Fri, 16 May 2008

Tuning VirtIO and virtio_net: part I

One premise of virtio is that we should be as fast as reasonably possible. While there's nothing which should make us slow, that's not the same as actually being fast. So this week, I've been doing some simple benchmarks on my patch queue, which includes major changes to accelerate the tap device and allow async packet sends.

I've been using lguest rather than kvm because it's far more hackable, and my test has been a 1GB (1024x1024x1024 byte) TCP send using netcat. And host->guest results were awful: instead of the current 12 seconds it was taking 70 seconds to receive 1GB. So I started breaking that down.

The first things that I found was that simply allocating large receive buffers (of which only 1500 bytes is used) is expensive. Just this change alone takes the time from 12 seconds to 29, and there are two reasons for this so far.

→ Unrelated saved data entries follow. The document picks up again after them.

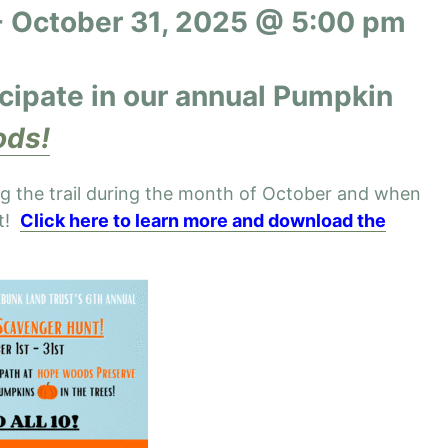
-
October 31, 2025 @ 5:00 pm
icipate
in our annual Pumpkin
ds!
ng the trail during the month of October and when
at!
Click here to learn more and download the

The first is because each 1500 byte packet takes two descriptors (we have a header containing metadata), whereas a fully populated paged skb takes 2 + 65536/PAGE_SIZE + 2 == 20 descriptors. That means we only fit 6 large packets in lguest's 128-descriptor ring, vs 64 for the small packet case. Increasing lguest's rings to 1024 drops the time from 29 to 25: not as much as you'd expect. Increasing it further has marginal effect (logically, we should see equivalence at 1280 descriptors, but it has to be a power of 2).

The second reason is that alloc_page is quite slow. A simple cache of allocated pages drops the time from 25 to 19 seconds.

But we're still 50% slower than allocating 1500-byte receive buffers, and today's task is to figure out why. It seems unlikely that the increased overhead of skb_to_sgvec, get_buf and add_buf would account for it. Cache effects also seem unlikely: 1024 descriptors are still only 8k. It's unfortunate that oprofile doesn't work inside lguest guests, so this will be old school.

If the overhead really is inherent in large descriptors, we have several options. The obvious one is to add a separate "large buffer" queue, or allow mixing buffer sizes and expect the other end to try to forage for the minimal sized one. Both require a change to the server side. We can add a feature bit for backwards-compat, but that's always a last resort. Another option is to try for multi-page allocations for our skbs: as they're physically contiguous they'll use fewer descriptors.